La première raison est fort simple. Sur la question des valeurs, à l'échelle internationale, à part quelques petites différences marginales, il y a bien peu de choses qui distinguent les libéraux, les conservateurs, le Bloc québécois et le Nouveau Parti démocratique en matière d'affaires étrangères. Certains seront peut-être surpris de m'entendre dire une chose pareille, mais, sur le plan des valeurs, il y a plutôt une communion d'esprit. À part quelques épisodes, comme à l'époque du gouvernement de Stephen Harper, je dirais que la politique étrangère du Canada a été relativement constante depuis la Seconde Guerre mondiale, et ce, peu importe le changement de gouvernement entre libéraux et conservateurs. Sur le plan des valeurs, à part le court intermède du gouvernement conservateur de Stephen Harper, je dirais qu'il y a peu de distinction entre les différentes formations politiques, ce qui devrait normalement se refléter dans la qualité et l'harmonie des travaux au Comité permanent des affaires étrangères et du développement international.

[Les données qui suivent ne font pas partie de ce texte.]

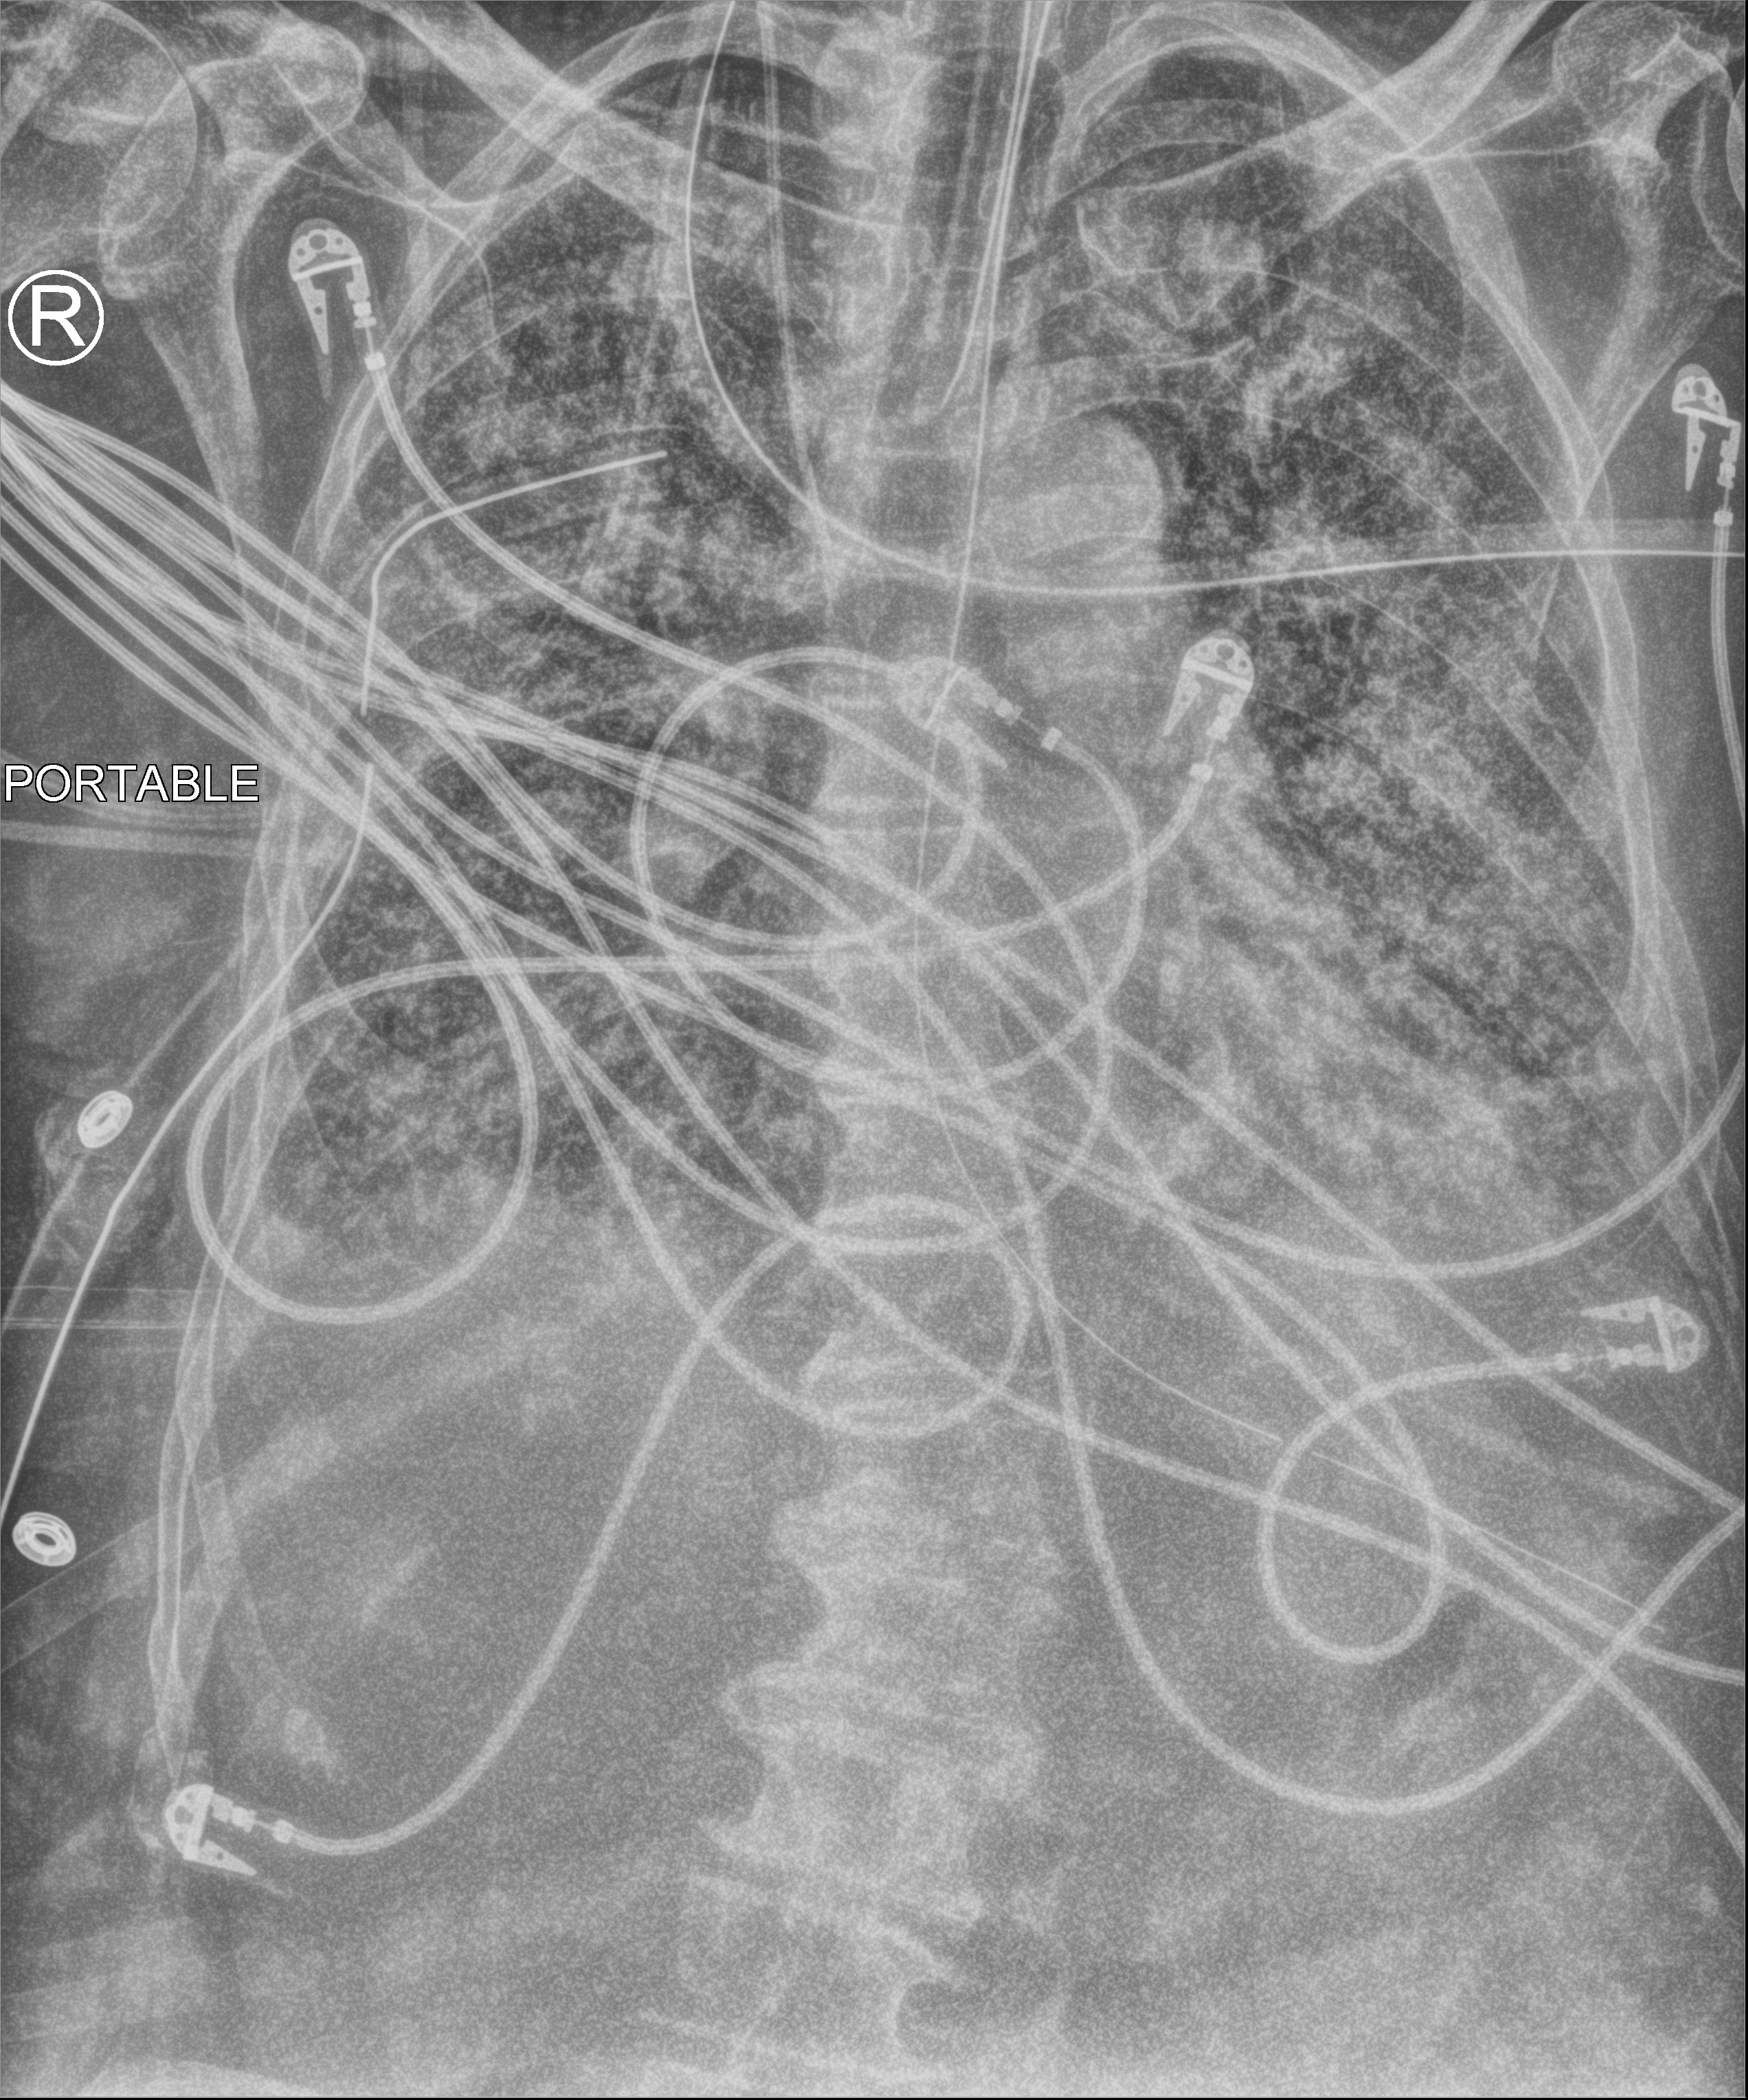
Bedside chest radiograph (computed radiography), anteroposterior (AP) projection. Male patient hospitalised with COVID-19, age 75–90 years.
Hospital-stay facts (about this admission, not read from this image; timing relative to this image not recorded):
- hypertension (admission record): no
- mechanically ventilated during this hospital stay: yes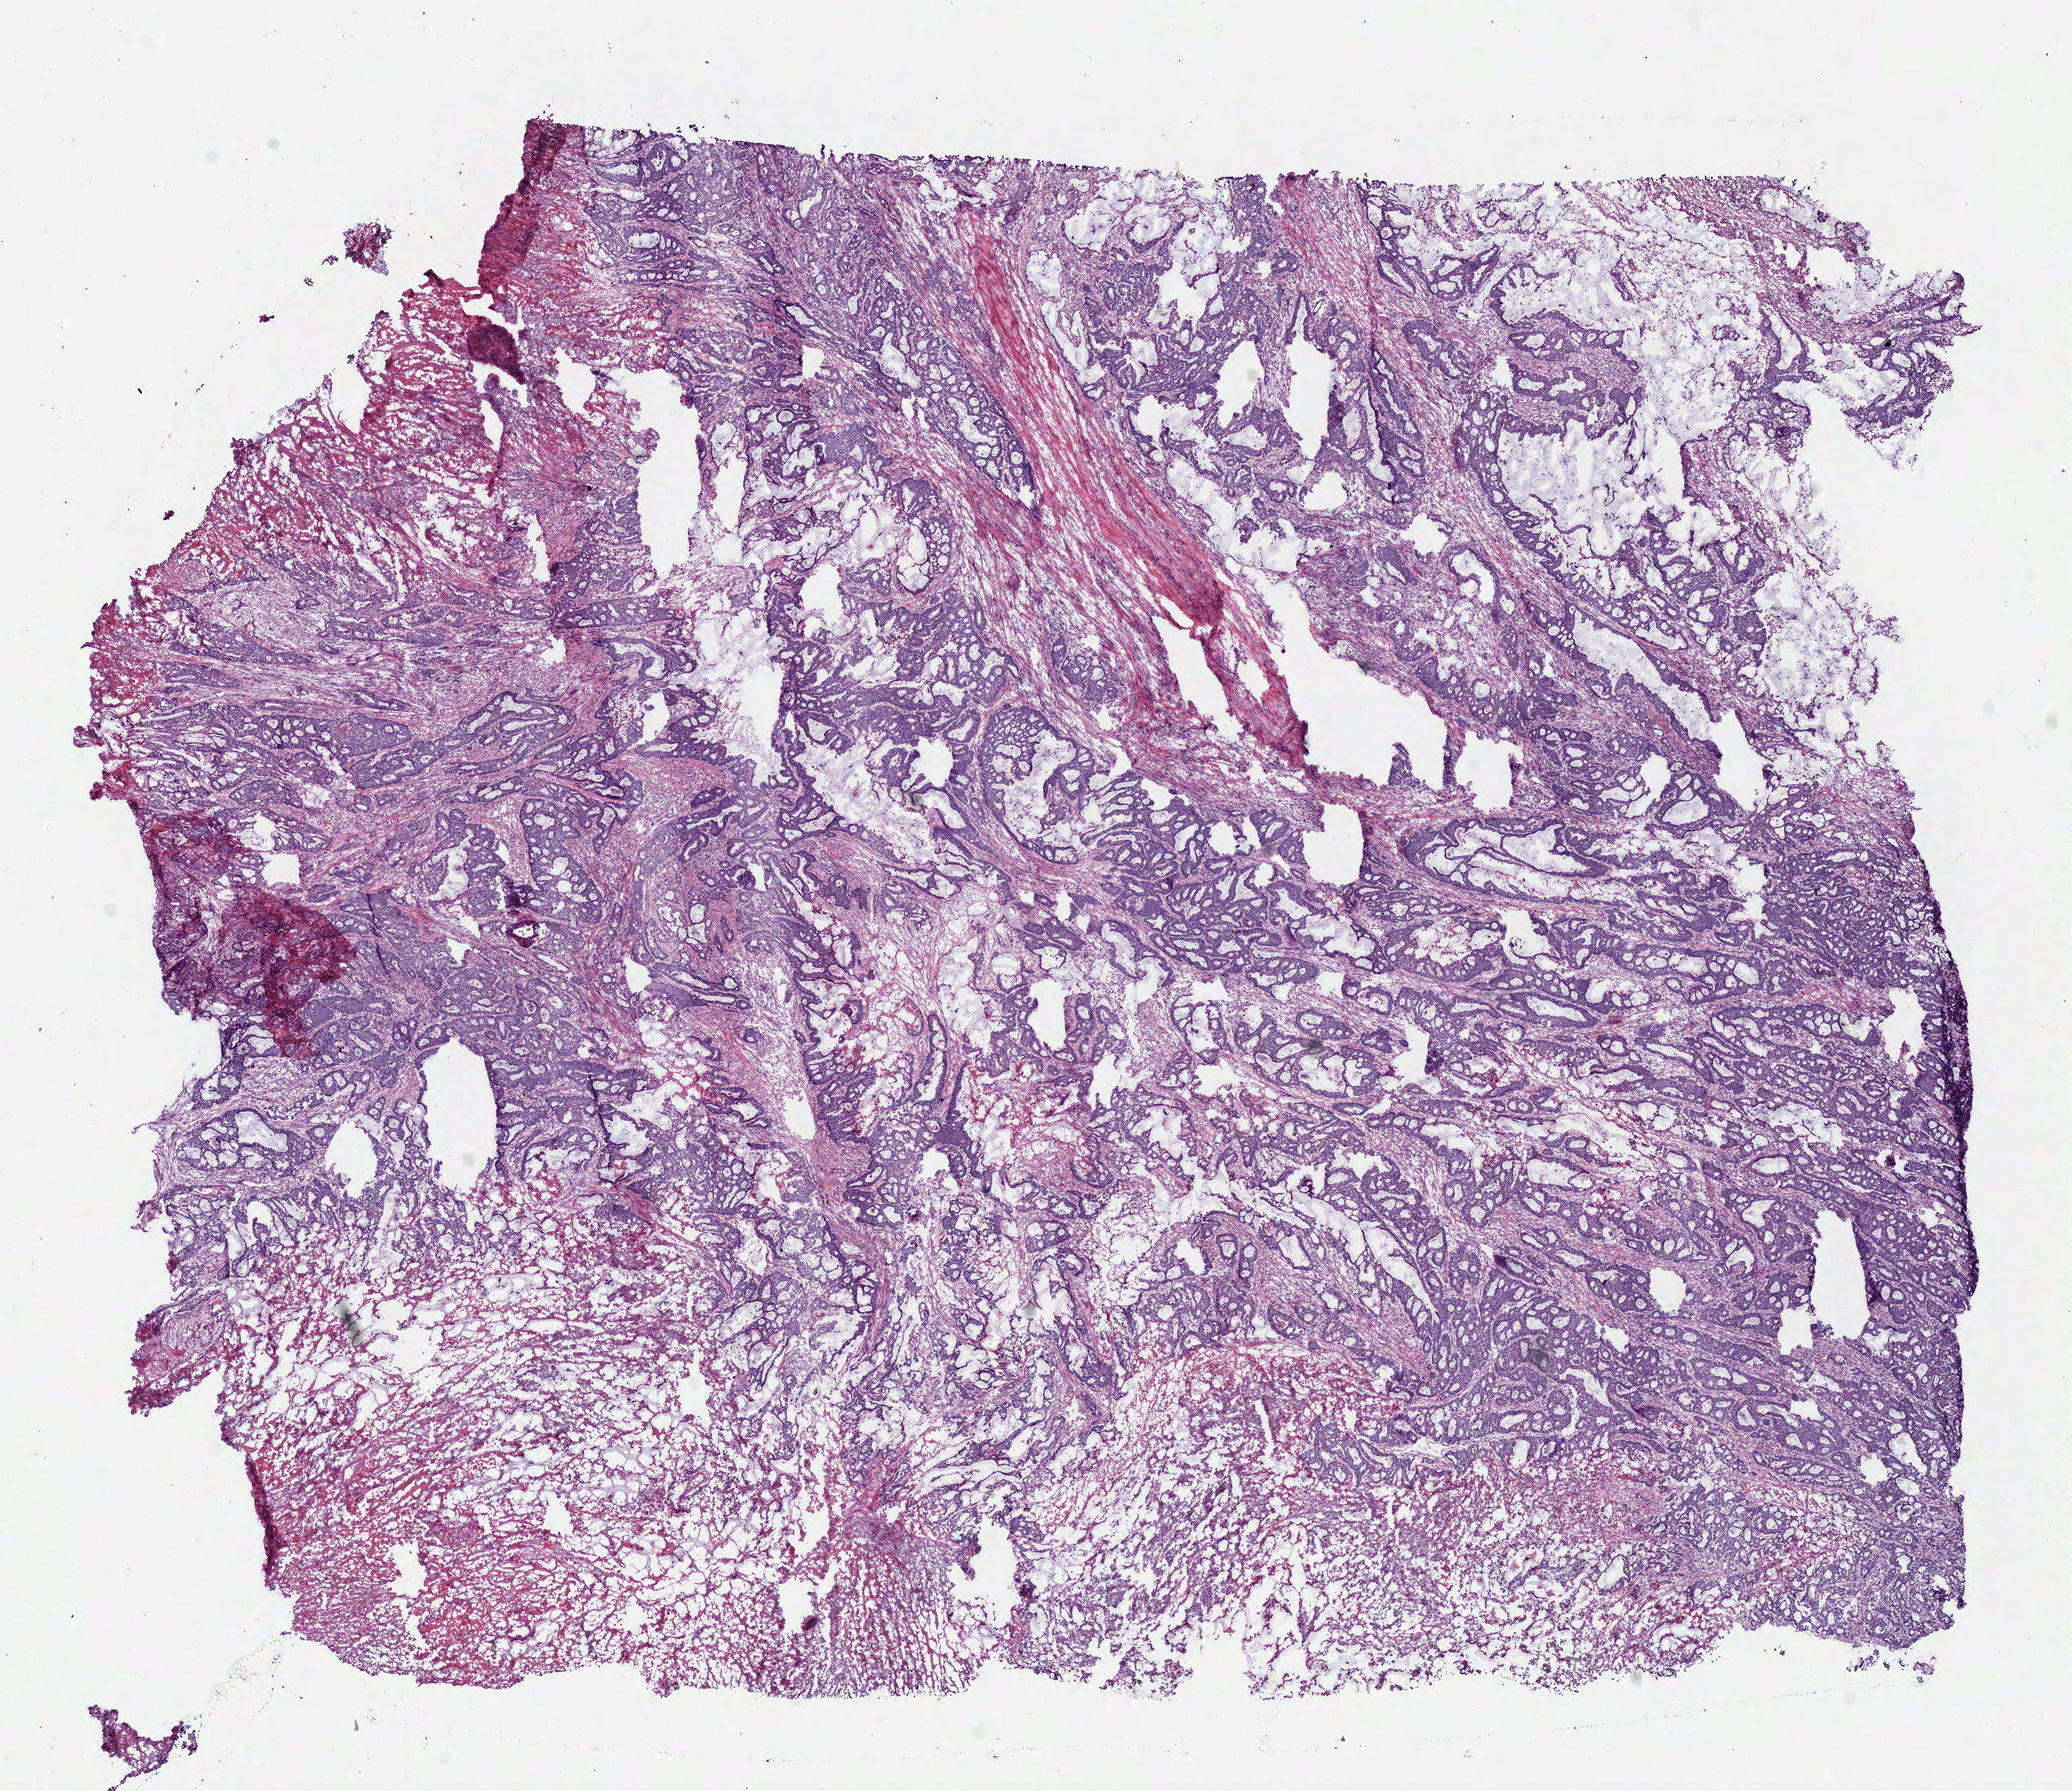
Digitized H&E tissue section (whole slide), shown as a low-resolution overview of the whole scanned area (about 11.7 x 10.2 mm). Frozen section from the bottom of the tissue portion. Primary tumour sample from the rectum. Male, age 60 years at initial diagnosis. Composition of this section per pathologist review: tumour cells 65%, tumour nuclei 80%, normal cells 0%, stromal cells 15%, necrosis 20%.
AJCC pathologic stage: IIA (7th edition). Pathologic diagnosis: Mucinous adenocarcinoma. TNM: T3 N0 M0. Lymph nodes positive (case pathology): 0 of 25 examined.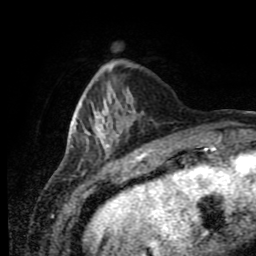
Breast MRI (dynamic contrast-enhanced), one axial slice; slice 24 of 80 in the series (ordered by position); cropped to one breast; dynamic contrast-enhanced series, time point 2 of 11 at this slice position (early post-contrast); 1.5 T; TE 4.2 ms, TR 7 ms; 256 × 256 image matrix, field of view 170 × 170 mm. Female patient.
Structures marked on this image (semi-automatically segmented with operator editing):
- enhancing-tissue mask used for the functional tumour volume (all voxels passing the contrast-enhancement thresholds inside the analysis volume; usually the tumour): box from (x=70, y=103) to (x=118, y=153) px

C'est la première raison pour laquelle je pense que ce comité est normalement le moins partisan. Compte tenu de la situation, je dirai que c'est la raison pour laquelle il devrait être le moins partisan.
L'autre raison — on sera surpris d'entendre un tel commentaire de la part de la bouche d'un méchant séparatiste —, c'est que, vu de l'étranger, le Canada a tout avantage à présenter un front uni plutôt que de se présenter en rangs dispersés. Mes collègues seront curieux d'apprendre que, pour les souverainistes, il n'y a aucun avantage à ce que le Canada paraisse mal sur la scène internationale. Ce n'est pas parce que nous voulons réaliser l'indépendance du Québec que nous souhaitons que le Canada se porte mal et, conséquemment, qu'il se présente mal sur la scène internationale.
Je pourrais présenter une longue liste de raisons, mais, pour ces deux raisons fondamentales, je pense que ce comité devrait être l'un des moins partisans de la Chambre des communes. Je le maintiens et je le réaffirme haut et fort. Je demande à mes collègues du Parti libéral et du Parti conservateur de mettre fin à ces guéguerres de procédure qui empêchent le Comité permanent des affaires étrangères et du développement international de faire convenablement son travail.
Je suis catastrophé et médusé par le sentiment du devoir non accompli. Quand, dans quelques heures, nous partirons pour la période des Fêtes sans avoir achevé le rapport sur les inondations au Pakistan, sans avoir achevé le rapport sur la situation en Ukraine et sans avoir amorcé la discussion et l'étude sur la santé reproductive des femmes, j'aurai honte.